Mountain Lion and SSH
For the most part upgrading to Mountain Lion has been surprisingly smooth.
However, I did run into a problem with SSH. After upgrading to Mountain Lion I noticed that connecting to servers at work via SSH was no longer working. Instead of connection I would just get:
Read from socket failed: Connection reset by peer
If you are curious as to what is happening keep reading. If you just want it fixed scroll down to the solution.
Why did it break
The issue appears to be that with the upgrade to Mountain Lion we have upgraded the version of OpenSSH. Googling around I found this page [http://www.held.org.il/blog/2011/05/the-myterious-case-of-broken-ssh-client-connection-reset-by-peer/] which describes a similar situation. It speculates that the list of ciphers being sent with the request is too long and somehow triggering the server to drop the connection. One of the workarounds is to specify the cipher list manually and sure enough that seems to fix my problem.
The solution
The fix is to specify the list of ciphers manually. The question is now which cyphers to use. The Apple documentation for the ssh config file specifies the default as being:
The default is:
aes128-ctr,aes192-ctr,aes256-ctr,arcfour256,arcfour128,
aes128-cbc,3des-cbc,blowfish-cbc,cast128-cbc,aes192-cbc,
aes256-cbc,arcfour
and that worked well for me.
You can specify this manually on the command line each time:
ssh -c="aes128-ctr,aes192-ctr,aes256-ctr,arcfour256,arcfour128,aes128-cbc,3des-cbc,blowfish-cbc,cast128-cbc,aes192-cbc,aes256-cbc,arcfour" yourserver.com
but that is tedious. The better solution is to setup a local ssh config file that will set this for you automatically.

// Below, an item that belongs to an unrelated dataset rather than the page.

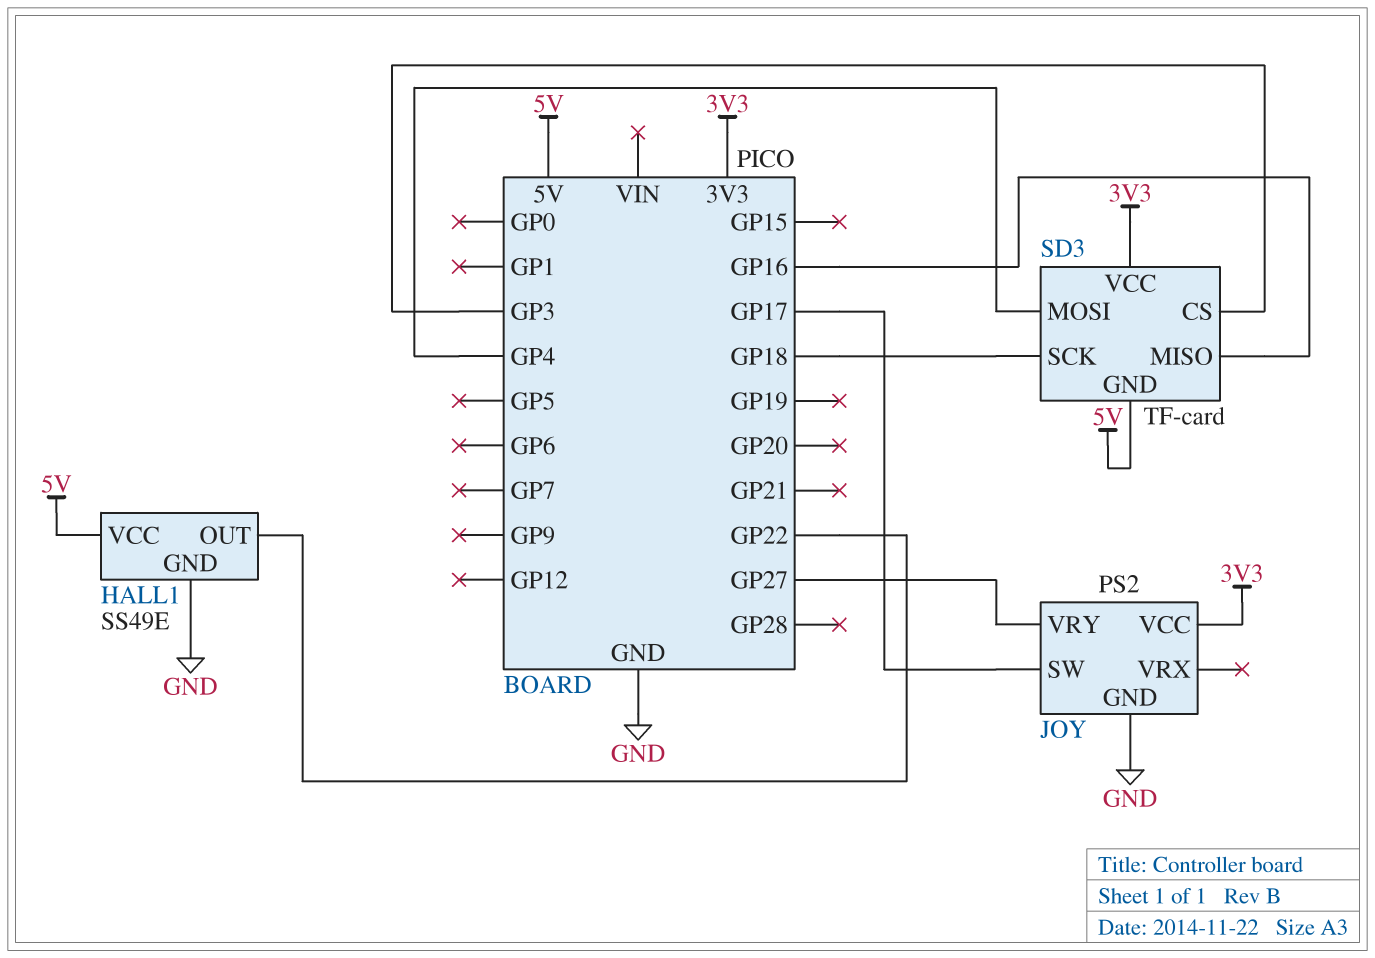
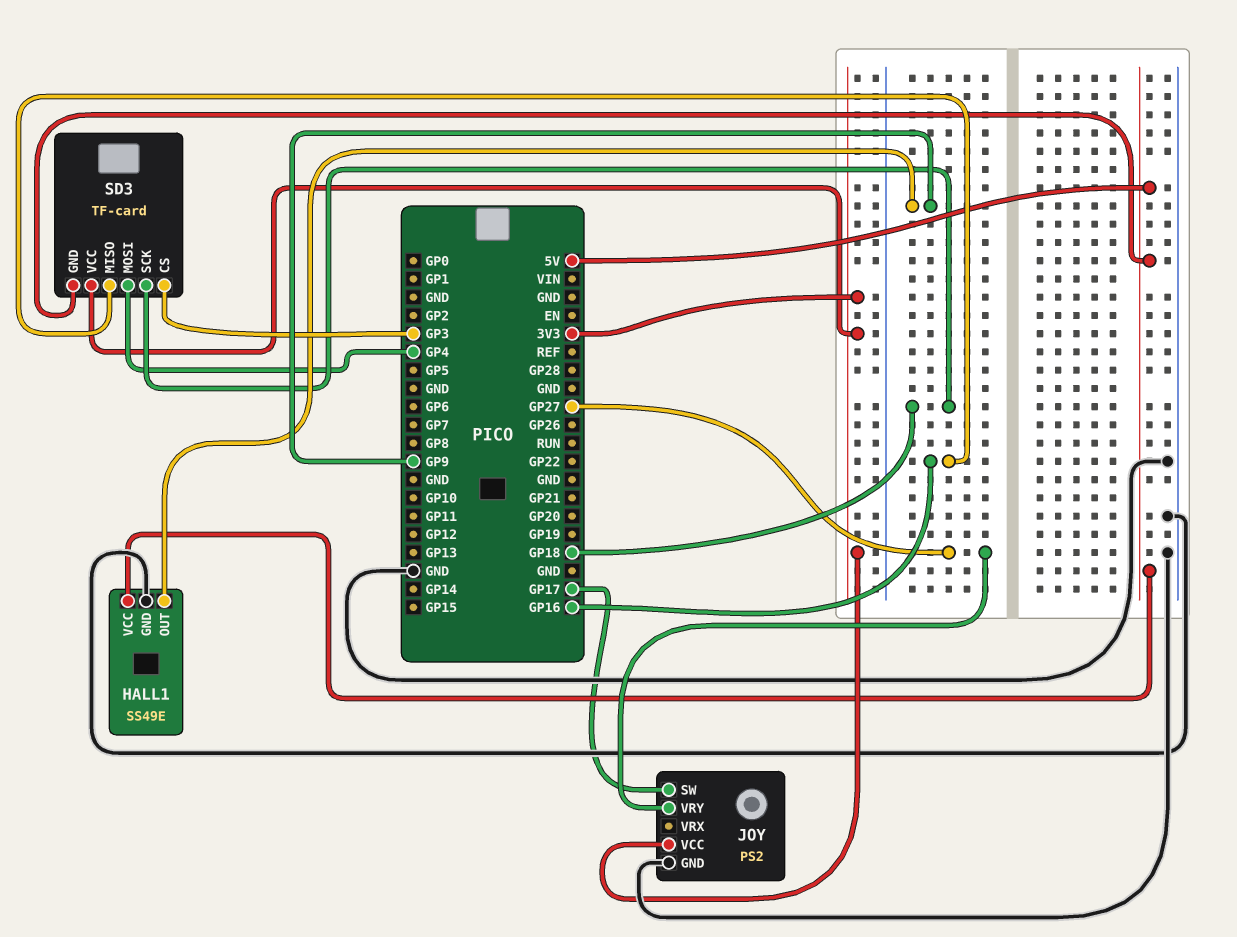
HALL1 pin OUT: GP22 -> GP9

If you don’t already have a config file setup just run the following command:
touch ~/.ssh/config
Then edit the file ~/.ssh/config and add the following:
# Fix connections that broke in mountain lion.
Host *.yourserver.com
Ciphers aes128-ctr,aes192-ctr,aes256-ctr,arcfour256,arcfour128,aes128-cbc,3des-cbc,blowfish-cbc,cast128-cbc,aes192-cbc,aes256-cbc,arcfour
Obviously you will have to change yourserver.com to the host you are connecting to. If you want this to apply for all connections use ‘Host *‘ and it will match against all connections.
Save that file and you should be good to go.